June 20, 2013

  • The Neighborhood Report

    I have assigned the chickens names. This is complex because a.) I can’t remember their names from one day to the next, b.) they’re not my chickens, and c.) I can’t tell three of the four of them apart. The chicken above is one of the three. She is braver than her sisters (they were huddled against the back fence, clucking to each other about the nerve of me, stepping into their yard,) and she came over to determine what I was doing. She stared very intently at my right shoe for some time. This apparently told her everything she needed to know and she went to the back of the yard to report her findings.

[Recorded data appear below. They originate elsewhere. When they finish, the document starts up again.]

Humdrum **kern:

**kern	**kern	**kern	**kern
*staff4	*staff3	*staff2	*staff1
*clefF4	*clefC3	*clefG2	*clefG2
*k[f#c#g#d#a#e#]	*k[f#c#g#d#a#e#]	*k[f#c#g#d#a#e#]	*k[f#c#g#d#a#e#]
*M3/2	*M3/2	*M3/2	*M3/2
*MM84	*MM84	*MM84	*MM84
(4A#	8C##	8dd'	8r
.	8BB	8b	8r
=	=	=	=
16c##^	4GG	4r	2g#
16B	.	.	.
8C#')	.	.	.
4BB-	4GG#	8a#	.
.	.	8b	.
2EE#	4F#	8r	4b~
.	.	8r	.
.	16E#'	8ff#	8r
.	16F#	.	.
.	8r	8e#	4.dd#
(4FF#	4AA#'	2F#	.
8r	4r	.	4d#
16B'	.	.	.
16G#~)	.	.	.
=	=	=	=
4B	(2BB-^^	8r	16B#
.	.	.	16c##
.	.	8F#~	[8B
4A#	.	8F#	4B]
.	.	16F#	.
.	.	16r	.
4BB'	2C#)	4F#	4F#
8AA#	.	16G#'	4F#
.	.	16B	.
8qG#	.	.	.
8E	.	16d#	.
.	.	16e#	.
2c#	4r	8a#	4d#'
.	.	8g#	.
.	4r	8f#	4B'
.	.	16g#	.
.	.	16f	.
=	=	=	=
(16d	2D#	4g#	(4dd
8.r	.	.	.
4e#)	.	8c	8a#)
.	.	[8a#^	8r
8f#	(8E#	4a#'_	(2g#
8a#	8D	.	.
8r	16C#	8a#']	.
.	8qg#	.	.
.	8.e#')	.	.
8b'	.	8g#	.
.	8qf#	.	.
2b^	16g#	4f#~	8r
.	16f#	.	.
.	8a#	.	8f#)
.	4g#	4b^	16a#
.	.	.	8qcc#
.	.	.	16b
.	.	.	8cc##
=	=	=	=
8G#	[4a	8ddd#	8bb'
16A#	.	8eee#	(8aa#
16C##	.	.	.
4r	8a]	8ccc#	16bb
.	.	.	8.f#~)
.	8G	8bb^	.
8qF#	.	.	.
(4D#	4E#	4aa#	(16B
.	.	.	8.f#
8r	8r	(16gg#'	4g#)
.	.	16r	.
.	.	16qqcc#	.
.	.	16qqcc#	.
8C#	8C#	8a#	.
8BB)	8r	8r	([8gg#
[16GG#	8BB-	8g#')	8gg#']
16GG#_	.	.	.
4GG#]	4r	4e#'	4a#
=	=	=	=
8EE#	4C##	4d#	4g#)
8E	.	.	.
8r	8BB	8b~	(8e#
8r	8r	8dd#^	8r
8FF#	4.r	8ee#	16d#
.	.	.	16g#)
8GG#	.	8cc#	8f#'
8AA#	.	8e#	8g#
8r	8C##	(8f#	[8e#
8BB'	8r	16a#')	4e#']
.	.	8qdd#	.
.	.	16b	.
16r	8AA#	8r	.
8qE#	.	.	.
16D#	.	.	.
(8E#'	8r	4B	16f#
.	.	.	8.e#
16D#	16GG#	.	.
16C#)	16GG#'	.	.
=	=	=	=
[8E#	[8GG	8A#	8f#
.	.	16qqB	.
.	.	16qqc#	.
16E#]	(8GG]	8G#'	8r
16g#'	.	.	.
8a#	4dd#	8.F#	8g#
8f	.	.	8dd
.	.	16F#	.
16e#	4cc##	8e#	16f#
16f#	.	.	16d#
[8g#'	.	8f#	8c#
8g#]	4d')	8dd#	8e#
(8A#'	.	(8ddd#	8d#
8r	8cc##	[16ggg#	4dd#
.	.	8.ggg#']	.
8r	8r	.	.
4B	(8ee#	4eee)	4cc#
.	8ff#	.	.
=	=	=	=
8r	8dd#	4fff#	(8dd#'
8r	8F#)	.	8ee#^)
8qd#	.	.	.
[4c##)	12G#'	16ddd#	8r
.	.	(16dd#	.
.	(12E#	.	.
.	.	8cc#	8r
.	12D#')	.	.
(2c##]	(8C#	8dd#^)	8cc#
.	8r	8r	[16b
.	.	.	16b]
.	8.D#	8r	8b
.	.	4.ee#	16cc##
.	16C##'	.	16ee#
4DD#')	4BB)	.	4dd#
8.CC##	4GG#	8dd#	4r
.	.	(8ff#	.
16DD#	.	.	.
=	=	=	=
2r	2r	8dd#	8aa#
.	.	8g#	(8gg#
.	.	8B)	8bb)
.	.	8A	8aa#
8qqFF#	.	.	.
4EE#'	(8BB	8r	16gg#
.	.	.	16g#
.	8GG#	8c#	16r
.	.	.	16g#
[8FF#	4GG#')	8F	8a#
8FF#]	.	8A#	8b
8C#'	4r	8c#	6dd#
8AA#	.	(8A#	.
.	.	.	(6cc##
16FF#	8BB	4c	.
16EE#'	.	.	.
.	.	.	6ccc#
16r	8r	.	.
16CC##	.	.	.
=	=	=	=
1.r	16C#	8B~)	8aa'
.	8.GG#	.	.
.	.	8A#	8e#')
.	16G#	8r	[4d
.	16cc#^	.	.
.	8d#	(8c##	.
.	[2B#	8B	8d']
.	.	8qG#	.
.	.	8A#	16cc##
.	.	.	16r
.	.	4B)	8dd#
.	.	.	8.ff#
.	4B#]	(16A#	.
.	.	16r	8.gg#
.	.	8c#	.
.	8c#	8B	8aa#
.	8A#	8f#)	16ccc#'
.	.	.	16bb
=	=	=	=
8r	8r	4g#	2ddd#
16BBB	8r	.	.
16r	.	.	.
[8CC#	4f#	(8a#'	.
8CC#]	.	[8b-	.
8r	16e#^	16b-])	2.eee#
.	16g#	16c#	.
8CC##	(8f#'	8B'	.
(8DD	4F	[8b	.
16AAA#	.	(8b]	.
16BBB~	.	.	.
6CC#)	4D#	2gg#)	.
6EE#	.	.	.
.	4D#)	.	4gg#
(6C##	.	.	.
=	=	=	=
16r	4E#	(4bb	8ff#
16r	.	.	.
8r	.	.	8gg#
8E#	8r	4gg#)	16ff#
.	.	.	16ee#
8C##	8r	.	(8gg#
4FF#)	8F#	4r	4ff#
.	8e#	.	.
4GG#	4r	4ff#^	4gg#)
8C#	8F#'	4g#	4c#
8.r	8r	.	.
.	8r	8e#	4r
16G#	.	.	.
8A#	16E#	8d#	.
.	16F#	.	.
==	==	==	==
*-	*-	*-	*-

    So, this may or may not be the same chicken. As you can see, she’s deformed (or holding her breath.) Some of their larger feathers are just not quite right. My grandmother’s chickens used to molt about once a year, and we would drop by for a family visit and her chickens would be running around about half-naked in their yard. Every so often she would have a hen in isolation because chickens are not at all bright, nor are they particularly kind to each other, and when something looks a little different, they peck at it. So all of the hens would decide Gertrude looked a little ‘off’ today and begin pecking at her, and soon Gertrude started sprouting holes, which would then bleed, which only fueled the frenzy… This dampened my ardor for chickens, actually. I was a child who had enough problems of her own in the school yard. 

     

    Somewhere in the neighborhood some little kick dog is issuing a singular Bark! followed by 7-35 seconds of silence and then another high-pitched Bark! And it’s not my dog. My dogs are behaving quite well, at the moment. They have given up on the chickens. This morning, after another character-building session of courage and food-eating, Riley burst through the back door and ran over to the chicken yard: once there, he looked around, seemed to nod to himself Yeah, they’re still there and went off to visit his other morning checkpoints. Annie has been in and out thirty-five times already this morning. She has a regular path worn into the lawn. First I go here and then I go there and then I duck back over here, and then I check the fence on the right and then

    There is a sound the dog’s paws make when they’re digging at the fence. It’s much like listening to someone hammer on their roof. Someone must be working on their roof because I’ve heard that sound three times already this morning, dashed out to rescue to the chickens, only to fall over Annie as she raced (yet again) through the hole in the back door and find Riley ambling along Annie’s path. Neither dog was anywhere near the chicken yard. I believe I can relax my vigil. Riley spent most of yesterday afternoon outside and he never once went near the chickens. You sprayed me six times with a water bottle, Cheryl. I hope weasels eat your chickens, and don’t think I’m going to tell you, when it happens…

    My father is back in the hospital. He is on a number of medications that continue to do their work with complete disregard to how the rest of his system is functioning. Someone tested his blood and said, “Whoops–this is pretty much water, at this point,” which–while improving the flow–is not exactly the consistency the body expects of blood.

    I have called for an update today, but while I can hear her, she apparently can’t hear me.